Williams v. Unifund CCR Partners Assignee of Citibank, 264 S.W.3d 231, 234
(Tex. App.-Houston [1st Dist.] 2008, no pet.) (debtor asserting limitations did not defeat creditor's motion
for summary judgment because debtor produced no summary judgment evidence in support of limitations)

Williams v. Unifund CCR Partners Assignee of Citibank (Tex.App.- Houston [1st Dist.] Feb. 7, 2008)(Keyes)
consumer credit card debt suit, judgment reversed, credit card debt claim not as sworn account,
attorney's fees)
Opinion by
Justice Keyes
Before Justices Taft, Keyes and Alcala
01-06-00927-CV Edward Williams v.
Unifund CCR Partners Assignee of Citibank
Appeal from County Civil Court at Law No 3 of Harris County (Judge Lynn Bradshaw-Hull)  

264 S.W.3d 231 (2008)

Edward WILLIAMS, Appellant,

No. 01-06-00927-CV.

Court of Appeals of Texas, Houston (1st Dist.).

February 7, 2008.


Ernestine W. Dansby, Houston, TX, for Appellant.

Stephanie Peel Briggs, Hull & Associates, P.C., Jeffrey Chen, Houston, TX, for Appellee.

Panel consists of Justices TAFT, KEYES, and ALCALA.



Appellant, Edward Williams, appeals the trial court's order that granted appellee's, Unifund CCR Partners
Assignee of Citibank's (Unifund), motion for summary judgment. In five issues, Williams contends that (1)
Unifund's summary judgment evidence was insufficient to establish that an agreement existed between
them; (2) Unifund's claim was barred by the statute of limitations; (3) Unifund's summary judgment
evidence was insufficient to establish the proper finance charges; (4) Unifund's summary judgment
evidence was insufficient to establish its right to recover interest at a rate of 19.8% and statutory attorney's
fees; and (5) Unifund failed to establish its right to recover on a sworn account.

We reverse and remand.

SUPPLIED INFORMATION:
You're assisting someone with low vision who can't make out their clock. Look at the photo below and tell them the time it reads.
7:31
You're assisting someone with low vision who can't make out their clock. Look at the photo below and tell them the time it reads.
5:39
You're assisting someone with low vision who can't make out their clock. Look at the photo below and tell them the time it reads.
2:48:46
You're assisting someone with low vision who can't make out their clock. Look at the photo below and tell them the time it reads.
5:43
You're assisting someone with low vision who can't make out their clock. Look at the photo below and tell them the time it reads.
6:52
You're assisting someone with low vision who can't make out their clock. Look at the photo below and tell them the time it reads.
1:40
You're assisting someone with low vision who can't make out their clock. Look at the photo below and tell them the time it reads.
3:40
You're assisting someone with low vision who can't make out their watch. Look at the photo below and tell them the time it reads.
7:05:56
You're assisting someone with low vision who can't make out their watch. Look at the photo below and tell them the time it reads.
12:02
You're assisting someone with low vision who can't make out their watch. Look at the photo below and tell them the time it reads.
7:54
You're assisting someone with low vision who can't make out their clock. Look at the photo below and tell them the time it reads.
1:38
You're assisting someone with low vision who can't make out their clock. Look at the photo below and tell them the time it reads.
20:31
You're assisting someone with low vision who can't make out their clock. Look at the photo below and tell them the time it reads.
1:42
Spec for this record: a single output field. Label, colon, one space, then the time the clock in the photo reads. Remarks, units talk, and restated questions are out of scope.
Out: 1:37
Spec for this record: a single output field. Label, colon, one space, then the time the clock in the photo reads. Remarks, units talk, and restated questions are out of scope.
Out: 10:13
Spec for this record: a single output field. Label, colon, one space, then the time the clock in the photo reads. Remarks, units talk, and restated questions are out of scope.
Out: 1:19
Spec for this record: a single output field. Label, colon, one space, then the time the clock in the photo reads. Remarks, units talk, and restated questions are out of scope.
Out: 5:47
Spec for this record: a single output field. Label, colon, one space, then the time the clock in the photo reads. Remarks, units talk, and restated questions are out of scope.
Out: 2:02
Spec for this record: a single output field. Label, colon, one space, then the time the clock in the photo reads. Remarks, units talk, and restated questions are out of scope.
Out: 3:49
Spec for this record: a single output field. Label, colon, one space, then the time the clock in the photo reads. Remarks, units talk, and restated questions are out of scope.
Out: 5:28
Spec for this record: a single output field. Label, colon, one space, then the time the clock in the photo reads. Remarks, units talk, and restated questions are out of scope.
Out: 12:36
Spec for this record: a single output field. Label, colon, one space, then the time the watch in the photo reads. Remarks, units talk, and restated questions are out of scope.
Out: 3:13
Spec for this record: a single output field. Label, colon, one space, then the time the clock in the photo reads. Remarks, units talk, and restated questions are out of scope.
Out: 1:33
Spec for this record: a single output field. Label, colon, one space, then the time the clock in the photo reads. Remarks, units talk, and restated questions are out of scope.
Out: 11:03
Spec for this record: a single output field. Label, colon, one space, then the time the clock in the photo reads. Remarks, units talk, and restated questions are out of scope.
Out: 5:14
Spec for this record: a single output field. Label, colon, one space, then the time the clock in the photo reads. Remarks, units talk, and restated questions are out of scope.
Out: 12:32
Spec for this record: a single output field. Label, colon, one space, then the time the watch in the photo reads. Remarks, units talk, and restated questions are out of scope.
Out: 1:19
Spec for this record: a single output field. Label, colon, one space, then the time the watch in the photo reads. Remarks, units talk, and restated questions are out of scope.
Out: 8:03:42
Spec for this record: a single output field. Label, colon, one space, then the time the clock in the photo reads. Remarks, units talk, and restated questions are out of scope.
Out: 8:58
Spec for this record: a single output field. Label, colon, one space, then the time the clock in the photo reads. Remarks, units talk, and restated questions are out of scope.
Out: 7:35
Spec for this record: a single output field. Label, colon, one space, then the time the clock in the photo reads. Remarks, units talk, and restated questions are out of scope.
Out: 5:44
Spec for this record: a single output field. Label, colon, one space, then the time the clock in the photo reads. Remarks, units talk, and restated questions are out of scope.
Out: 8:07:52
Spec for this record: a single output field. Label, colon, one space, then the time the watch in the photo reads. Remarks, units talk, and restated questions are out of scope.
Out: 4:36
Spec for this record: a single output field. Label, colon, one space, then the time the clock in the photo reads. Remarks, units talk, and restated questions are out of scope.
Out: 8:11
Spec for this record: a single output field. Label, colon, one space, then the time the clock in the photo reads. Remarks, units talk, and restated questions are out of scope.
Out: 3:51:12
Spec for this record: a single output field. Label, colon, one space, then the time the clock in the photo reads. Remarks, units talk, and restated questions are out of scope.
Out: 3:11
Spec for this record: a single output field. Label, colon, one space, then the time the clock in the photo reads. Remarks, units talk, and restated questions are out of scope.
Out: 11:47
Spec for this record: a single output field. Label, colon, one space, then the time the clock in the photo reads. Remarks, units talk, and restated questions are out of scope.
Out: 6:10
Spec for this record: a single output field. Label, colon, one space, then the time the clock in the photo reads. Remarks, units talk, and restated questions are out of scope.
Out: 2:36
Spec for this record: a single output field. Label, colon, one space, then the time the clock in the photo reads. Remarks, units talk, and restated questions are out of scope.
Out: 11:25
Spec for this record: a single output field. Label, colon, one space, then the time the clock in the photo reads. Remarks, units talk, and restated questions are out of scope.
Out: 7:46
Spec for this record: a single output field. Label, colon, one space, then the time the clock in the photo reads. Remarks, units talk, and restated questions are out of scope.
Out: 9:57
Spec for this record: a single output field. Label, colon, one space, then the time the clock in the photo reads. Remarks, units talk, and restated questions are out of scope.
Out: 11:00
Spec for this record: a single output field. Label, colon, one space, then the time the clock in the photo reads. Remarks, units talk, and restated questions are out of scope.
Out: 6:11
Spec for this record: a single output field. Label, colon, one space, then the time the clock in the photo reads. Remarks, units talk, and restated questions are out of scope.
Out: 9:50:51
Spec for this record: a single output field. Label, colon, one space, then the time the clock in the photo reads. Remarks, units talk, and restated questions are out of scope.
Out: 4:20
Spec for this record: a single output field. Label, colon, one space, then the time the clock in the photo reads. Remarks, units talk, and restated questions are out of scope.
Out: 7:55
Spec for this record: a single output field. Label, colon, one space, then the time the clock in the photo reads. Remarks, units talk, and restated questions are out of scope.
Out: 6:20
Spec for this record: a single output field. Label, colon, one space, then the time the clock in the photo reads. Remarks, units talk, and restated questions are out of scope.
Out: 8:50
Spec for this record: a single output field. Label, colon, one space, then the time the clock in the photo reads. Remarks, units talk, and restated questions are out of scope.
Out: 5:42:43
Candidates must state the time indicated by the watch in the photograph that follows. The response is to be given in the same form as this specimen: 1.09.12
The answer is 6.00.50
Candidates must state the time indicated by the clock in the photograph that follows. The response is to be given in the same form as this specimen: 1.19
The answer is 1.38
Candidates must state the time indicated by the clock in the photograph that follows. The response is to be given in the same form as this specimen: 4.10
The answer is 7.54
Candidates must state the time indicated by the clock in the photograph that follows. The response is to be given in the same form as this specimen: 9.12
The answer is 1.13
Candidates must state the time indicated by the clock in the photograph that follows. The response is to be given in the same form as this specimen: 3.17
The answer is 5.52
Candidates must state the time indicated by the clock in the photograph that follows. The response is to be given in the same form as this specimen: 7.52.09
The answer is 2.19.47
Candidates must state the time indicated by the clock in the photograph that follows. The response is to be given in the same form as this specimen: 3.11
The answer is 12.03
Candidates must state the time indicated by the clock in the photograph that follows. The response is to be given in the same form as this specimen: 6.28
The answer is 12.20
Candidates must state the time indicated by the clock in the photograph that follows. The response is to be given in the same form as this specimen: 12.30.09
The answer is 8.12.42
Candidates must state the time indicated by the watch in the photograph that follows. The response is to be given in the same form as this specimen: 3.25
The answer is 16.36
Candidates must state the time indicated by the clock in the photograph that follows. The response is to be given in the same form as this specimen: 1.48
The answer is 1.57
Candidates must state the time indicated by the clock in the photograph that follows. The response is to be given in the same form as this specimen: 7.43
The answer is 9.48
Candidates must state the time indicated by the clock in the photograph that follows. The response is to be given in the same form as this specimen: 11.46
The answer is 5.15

AIM:
Would you reproduce, word for word, the passage of the court opinion above between "Unifund's summary judgment evidence" and "a sworn account.", inclusive?

ANSWER TO THIS PROBLEM:
Unifund's summary judgment evidence was insufficient to establish that an agreement existed between
them; (2) Unifund's claim was barred by the statute of limitations; (3) Unifund's summary judgment
evidence was insufficient to establish the proper finance charges; (4) Unifund's summary judgment
evidence was insufficient to establish its right to recover interest at a rate of 19.8% and statutory attorney's
fees; and (5) Unifund failed to establish its right to recover on a sworn account.